CONSIGNA 1 =>
En la entrevista sobre traducción, ¿qué dos cosas debía reunir una gran obra según se pensaba en el Renacimiento?
CONSIGNA 2 =>
Enumera a todos los autores que, según la entrevista sobre traducción, son capaces de crear lenguas irreales pero activas.
CONSIGNA 3 =>
Continúa la entrevista sobre traducción desde el punto en que termina.

TEXTO FUENTE =>
++++
La traducción es artificio porque el arte es artificio, así es. De todos modos, este no es un descubrimiento del formalismo, ya la palabra latina “ars” tiene esa connotación: no sólo sirve para nombrar el arte, sino también una habilidad, técnica u oficio; en latín, “ars” se opone incluso a veces a la sinceridad o buena fe, hasta tal punto el acento de esta palabra está puesto en la habilidad, o, sí, como diríamos más modernamente, en el procedimiento.
-Tanto a propósito de la traducción de Enrique IV como de las Odas, sostenés que traducir es inventar una lengua. Esa sería, tal vez, la coincidencia de fondo con la propia creación poética, ya que al escribir poesía se trata, también, de crear una lengua, ¿no?
-Así es. Mis lecturas más persistentes de los últimos años van en esa dirección, me interesan particularmente los autores capaces de crear lenguas irreales pero activas: Joyce, Gadda, Guimarães Rosa, y, entre los nuestros, Lihn, Murena, Calveyra, Lamborghini. Estos son casos extremos, pero se podría decir que en rigor todo gran poeta es un inventor de cadencias, gramática, léxico; claro que no puede tratarse de una invención por la invención en sí. Volviendo al “ars”, en el Renacimiento se pensaba en una gran obra como el encuentro de un “ars” y un “furor”, un arte o habilidad y una furia o impulso; sin “furor” la obra sería vacua, sin “ars”... bueno, sin “ars” no sería arte.
-¿Se le presenta al traductor de poesía la tentación de inventar en el sentido de hacer decir algo que el texto, fuera de duda, no dice? Inventar, ¿no sería continuar un impulso que está en la base misma de la traducción?
-Sí lo sería. Sin embargo, yo no he trabajado, por lo menos hasta hoy, haciendo recreaciones en el sentido de los Tales from Ovid de Ted Hugues. Sí he metido traducciones bastante deformadas, cortadas, re-hechas, de Darwin adentro de Las Encantadas; no se trataba empero, ni siquiera allí, de hacerle decir a Darwin algo que no dice, sino de extremar cosas que sí dice, cortar, empalmar fragmentos, deshacer la continuidad de las frases, acercarme desde textos terminados como el Diario del Viaje del Beagle a otros estados previos de su escritura, los de notas, apuntes, y todo esto sometido a métricas y estrofas fijas. Pero esto fue una utilización, bastante desvergonzada por cierto, de un texto ajeno dentro de un libro más amplio, algo que tiene más que ver con el collage que con la traducción. Es un trabajo, ya digo, algo distinto del de Hugues, que realmente está a mitad de camino entre la obra propia y la traducción de Ovidio.
++++
DATOS PROPORCIONADOS =>
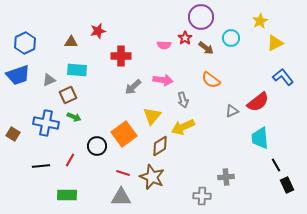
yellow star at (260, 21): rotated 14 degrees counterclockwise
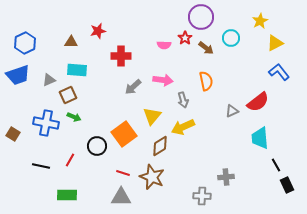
blue L-shape at (283, 77): moved 4 px left, 5 px up
orange semicircle at (211, 80): moved 5 px left, 1 px down; rotated 138 degrees counterclockwise
black line at (41, 166): rotated 18 degrees clockwise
++++
RESPUESTA 1 =>
Un «ars» y un «furor», es decir, un arte o habilidad y una furia o impulso.

RESPUESTA 2 =>
Joyce, Gadda, Guimarães Rosa, Lihn, Murena, Calveyra y Lamborghini.

RESPUESTA 3 =>
-¿Te condicionó traducir para una editorial española? Me refiero a la traducción de Horacio para Hiperión.
-No. Para empezar, no era un trabajo de encargo, de hecho estuvimos cuatro o cinco años para traducir un puñadito de odas. Luego, cuando estuvieron listas, las presenté a Hiperión; Munárriz, que es un muy buen editor, hizo unas pocas observaciones, la mayoría muy atinadas y no relacionadas con las diferentes modalidades de uso del español aquí y allí; creo que apenas algún comentario tenía que ver con ese asunto, y bastó que le explicara que alguna expresión que no le sonaba no era incorrecta, sino simplemente eso, una expresión argentina, y él lo aceptó. Por otra parte, me asombró mucho un comentario suyo: parece que tenía, al mismo tiempo que la nuestra, un par de propuestas de traducción hechas en España, y eligió la nuestra porque estaba escrita en un castellano más actual; “porque se entiende”, creo que fue textualmente lo que dijo, y realmente a mí, que ponía el mayor mérito de nuestra versión en las formas métricas que habíamos inventado, me dejó muy asombrado el comentario, no había sido ese un asunto sobre el que hubiéramos debatido gran cosa con Tursi, no había aparecido como problema o cuestión. En todo caso, ese comentario termina de confirmar que el tema de los diferentes castellanos no fue un condicionante ni un problema, por lo menos en ese caso. También es cierto que, con cierta naturalidad, habíamos adoptado el “tú” como tratamiento, cosa que no suelo hacer al traducir poesía contemporánea del inglés, por ejemplo. En una revista colombiana levantaron una vez las traducciones que habíamos hecho con Mirta de algunos poemas de Birthday Letters, de Hugues, en Diario de Poesía, y sin pedir permiso pasaron del “vos” al “tú” unos cuantos versos. Más allá de lo abusivo de meter mano sin permiso, me pareció absurdo, aunque más no sea porque en casi media Colombia se usa el “vos”; pero su uso literario, ciertamente, está muy restringido, está en retroceso, expulsado cada vez más, yo creo que en buena parte por culpa de los propios escritores, de lo que se llama, de un modo que tiene su chiste, la norma culta.
-La traducción –has dicho- es también un sitio donde el poeta va modelando su propia poética. ¿Señalarías alguna traducción que haya sido particularmente importante en tu formación como poeta? ¿Por qué?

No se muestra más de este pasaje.